Cuento aparte es la puesta en escena de la obra, donde se me vuelve sugestivo lo que ahora veo como un lapsus el día inaugural de la MN: En el video oficial exhibido a los asistentes, la imagen no calzaba con el audio, por un problema de desfase técnico, de asincronía. Con esto, uno —siempre algo paranoico— se ve tentado a leer una no coincidencia, un abismo entre el discurso oficial de la imagen y el discurso formateado de los actores. ¿Y qué tiene que ver esto con el trabajo del montaje? Tal vez nada, pero me parece ilustrativo para aproximarse al problema artístico que emerge de la puesta en escena. Y aunque no voy reconstruir ni analizar exhaustivamente el montaje, sí comentar que, en términos generales, la opción por ese formato de “stand up comedy” (por decir algo) con ciertos rasgos de orientalismo
[4], donde un actor trata a duras penas de encarnar el texto, volviendo al ejercicio medio provocativo, medio irreverente, pero desafortunado para con su textualidad; se desajusta, no coincide con lo que la dramaturgia reclama: una experimentación con los límites de su representación. En cambio, la propuesta corresponde a un híbrido que se instala justo en el lugar del entre medio de los discursos. Entre la poética legitimada y su performance nunca coincidente consigo misma, entre la glocalización[5] de la dramaturgia y la estrategia creativa —me arriesgo a decir— inconcientemente resistente de su puesta en escena. Un ejercicio trunco y equívoco que señala el posible abismo entre dos líneas rectas, paralelas.


[1] Para ampliar el tema de la estética de la recepción, véase Hans Robert Jauss, “La historia de la literatura como provocación de la ciencia literaria”, en La historia de la literatura como provocación, Barcelona Península, 2000.
[2] Me refiero a Luis Ureta, uno de los directores insignes del FE; a Soledad Lagos, quien ha realizado un importante trabajo de traducción y dramaturgia para el Instituto Goethe; y a Mauricio Barría, quien hoy realiza el trabajo de dramaturgista en un proyecto del Goethe.
[3] Juan Villegas, Historia multicultural del teatro y las teatralidades en América Latina, Buenos Aires, Galerna, 2005. El autor señala que existe cierto consenso respecto a que el discurso teatral hegemónico ha sido producido y dirigido a los sectores medios cultos urbanos, y que la tendencia general es que las formas teatrales que no apelan a estos sectores en sus códigos estéticos y culturales se constituyen en marginales o excluidos.

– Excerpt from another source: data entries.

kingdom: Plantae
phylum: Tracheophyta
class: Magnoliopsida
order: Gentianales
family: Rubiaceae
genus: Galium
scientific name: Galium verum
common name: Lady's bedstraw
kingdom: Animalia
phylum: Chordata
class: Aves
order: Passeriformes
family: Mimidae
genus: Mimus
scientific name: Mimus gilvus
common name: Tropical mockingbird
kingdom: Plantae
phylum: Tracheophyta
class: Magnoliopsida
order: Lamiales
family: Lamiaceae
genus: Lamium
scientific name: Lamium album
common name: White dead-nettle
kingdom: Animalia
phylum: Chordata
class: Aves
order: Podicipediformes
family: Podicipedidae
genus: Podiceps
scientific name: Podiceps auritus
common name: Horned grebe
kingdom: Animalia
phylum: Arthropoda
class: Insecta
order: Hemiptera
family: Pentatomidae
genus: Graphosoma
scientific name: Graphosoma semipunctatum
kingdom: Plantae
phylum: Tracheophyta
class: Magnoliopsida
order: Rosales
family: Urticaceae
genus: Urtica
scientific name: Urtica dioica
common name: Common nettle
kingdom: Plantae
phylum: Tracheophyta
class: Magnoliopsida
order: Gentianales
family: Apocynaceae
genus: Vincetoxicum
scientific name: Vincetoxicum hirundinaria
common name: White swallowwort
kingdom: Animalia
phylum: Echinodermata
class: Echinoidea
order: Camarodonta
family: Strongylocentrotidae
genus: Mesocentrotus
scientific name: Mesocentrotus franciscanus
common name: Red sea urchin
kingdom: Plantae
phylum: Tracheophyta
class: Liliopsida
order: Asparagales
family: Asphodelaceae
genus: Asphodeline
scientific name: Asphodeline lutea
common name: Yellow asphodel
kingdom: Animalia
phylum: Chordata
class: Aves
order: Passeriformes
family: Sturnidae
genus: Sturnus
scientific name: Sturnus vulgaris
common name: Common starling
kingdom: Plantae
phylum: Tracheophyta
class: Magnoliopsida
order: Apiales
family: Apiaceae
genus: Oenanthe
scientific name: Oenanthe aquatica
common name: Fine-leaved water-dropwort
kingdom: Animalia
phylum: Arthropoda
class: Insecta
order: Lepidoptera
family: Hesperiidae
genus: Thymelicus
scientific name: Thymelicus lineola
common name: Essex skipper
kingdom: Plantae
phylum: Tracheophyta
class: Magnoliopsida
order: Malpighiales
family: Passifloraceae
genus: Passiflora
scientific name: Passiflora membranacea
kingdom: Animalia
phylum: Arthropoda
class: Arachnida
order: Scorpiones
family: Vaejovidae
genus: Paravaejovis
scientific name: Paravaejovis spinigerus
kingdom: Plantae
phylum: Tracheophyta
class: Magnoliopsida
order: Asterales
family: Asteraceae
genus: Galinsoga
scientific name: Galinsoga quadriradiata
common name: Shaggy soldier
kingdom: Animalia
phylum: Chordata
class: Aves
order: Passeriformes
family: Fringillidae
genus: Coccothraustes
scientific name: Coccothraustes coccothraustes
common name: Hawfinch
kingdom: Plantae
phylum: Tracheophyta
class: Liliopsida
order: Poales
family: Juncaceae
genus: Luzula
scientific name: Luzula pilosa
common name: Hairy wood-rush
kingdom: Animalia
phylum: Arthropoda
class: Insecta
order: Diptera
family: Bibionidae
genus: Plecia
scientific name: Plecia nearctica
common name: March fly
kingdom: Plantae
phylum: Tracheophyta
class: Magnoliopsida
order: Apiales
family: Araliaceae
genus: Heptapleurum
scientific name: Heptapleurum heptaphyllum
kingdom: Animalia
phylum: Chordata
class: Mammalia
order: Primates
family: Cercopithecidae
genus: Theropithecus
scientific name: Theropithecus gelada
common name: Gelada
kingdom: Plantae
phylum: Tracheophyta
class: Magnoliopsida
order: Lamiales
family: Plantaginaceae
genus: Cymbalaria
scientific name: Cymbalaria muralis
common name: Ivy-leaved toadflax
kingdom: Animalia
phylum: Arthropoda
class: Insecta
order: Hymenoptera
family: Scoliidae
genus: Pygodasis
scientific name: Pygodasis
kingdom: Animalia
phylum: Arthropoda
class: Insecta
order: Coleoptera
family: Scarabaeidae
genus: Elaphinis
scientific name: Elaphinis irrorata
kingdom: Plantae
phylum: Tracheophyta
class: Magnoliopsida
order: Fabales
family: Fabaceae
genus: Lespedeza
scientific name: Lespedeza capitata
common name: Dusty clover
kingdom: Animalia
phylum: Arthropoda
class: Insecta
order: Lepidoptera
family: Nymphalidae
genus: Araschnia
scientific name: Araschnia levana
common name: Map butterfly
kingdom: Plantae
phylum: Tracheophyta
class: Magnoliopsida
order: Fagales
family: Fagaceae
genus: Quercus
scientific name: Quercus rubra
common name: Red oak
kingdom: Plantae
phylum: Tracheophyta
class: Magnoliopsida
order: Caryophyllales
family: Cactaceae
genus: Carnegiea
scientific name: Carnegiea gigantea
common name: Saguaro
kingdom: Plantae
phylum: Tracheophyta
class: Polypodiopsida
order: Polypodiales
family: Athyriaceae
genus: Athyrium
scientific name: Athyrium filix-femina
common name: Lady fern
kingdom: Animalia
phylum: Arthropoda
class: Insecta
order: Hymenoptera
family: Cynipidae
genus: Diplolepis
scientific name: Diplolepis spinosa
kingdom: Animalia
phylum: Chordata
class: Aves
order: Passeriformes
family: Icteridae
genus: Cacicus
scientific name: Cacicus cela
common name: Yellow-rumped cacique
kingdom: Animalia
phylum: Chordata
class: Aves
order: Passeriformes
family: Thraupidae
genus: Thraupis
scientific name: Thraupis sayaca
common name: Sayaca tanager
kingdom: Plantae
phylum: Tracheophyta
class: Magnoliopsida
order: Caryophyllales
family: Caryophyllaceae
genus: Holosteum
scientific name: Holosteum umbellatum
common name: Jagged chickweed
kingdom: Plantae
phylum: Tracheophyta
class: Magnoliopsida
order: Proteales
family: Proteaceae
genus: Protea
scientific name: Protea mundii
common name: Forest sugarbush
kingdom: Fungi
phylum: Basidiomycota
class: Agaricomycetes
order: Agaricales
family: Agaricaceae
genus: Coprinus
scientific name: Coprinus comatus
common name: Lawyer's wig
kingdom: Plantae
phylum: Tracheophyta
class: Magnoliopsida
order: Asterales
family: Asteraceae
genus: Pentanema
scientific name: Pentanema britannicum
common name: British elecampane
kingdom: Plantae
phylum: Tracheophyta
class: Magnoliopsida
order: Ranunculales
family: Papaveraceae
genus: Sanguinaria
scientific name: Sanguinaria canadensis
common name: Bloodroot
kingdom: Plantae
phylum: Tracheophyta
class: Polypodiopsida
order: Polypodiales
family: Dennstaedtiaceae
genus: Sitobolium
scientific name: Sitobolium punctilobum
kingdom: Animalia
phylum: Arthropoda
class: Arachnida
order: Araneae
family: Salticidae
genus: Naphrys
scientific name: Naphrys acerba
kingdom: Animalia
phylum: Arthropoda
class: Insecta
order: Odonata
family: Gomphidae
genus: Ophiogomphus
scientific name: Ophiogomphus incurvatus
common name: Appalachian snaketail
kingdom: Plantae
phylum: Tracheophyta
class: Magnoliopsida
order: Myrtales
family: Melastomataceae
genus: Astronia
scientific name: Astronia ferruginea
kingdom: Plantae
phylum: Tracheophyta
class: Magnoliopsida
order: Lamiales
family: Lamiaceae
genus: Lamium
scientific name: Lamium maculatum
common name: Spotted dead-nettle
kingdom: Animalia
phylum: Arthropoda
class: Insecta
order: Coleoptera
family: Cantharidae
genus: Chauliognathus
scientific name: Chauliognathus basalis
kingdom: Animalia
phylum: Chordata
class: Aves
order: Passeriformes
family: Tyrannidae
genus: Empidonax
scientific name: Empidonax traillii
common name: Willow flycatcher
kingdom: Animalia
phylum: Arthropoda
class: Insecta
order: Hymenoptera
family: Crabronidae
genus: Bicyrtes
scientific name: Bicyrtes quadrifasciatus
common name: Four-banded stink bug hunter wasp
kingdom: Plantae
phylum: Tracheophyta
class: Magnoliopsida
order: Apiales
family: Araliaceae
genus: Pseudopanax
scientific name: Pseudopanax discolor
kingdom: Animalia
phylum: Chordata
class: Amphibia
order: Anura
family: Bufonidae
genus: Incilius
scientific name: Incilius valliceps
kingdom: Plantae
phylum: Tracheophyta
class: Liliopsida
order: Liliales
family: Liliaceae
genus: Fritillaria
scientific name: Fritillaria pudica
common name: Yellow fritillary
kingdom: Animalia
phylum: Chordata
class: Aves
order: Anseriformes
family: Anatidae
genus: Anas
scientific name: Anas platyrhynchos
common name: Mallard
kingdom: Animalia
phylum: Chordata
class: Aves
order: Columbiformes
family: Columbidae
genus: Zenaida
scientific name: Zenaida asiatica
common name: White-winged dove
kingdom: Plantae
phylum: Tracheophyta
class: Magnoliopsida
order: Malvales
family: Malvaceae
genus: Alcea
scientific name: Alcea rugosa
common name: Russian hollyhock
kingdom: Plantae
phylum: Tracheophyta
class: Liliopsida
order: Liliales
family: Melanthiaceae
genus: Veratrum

[4] El extrañante recurso de plegarias orientales en el audio, hace sentido con esta suerte de referencia deslocalizada o globalizante planteada, pero no significa sino una reducción de su origen oriental a un Otro homogéneo y por tanto las pretensiones universalistas del discurso. Esto lo puedo consignar solamente por mi propia ignorancia del origen del cántico.
[5] El neologismo “glocalización” no es mío; pero olvidé la fuente.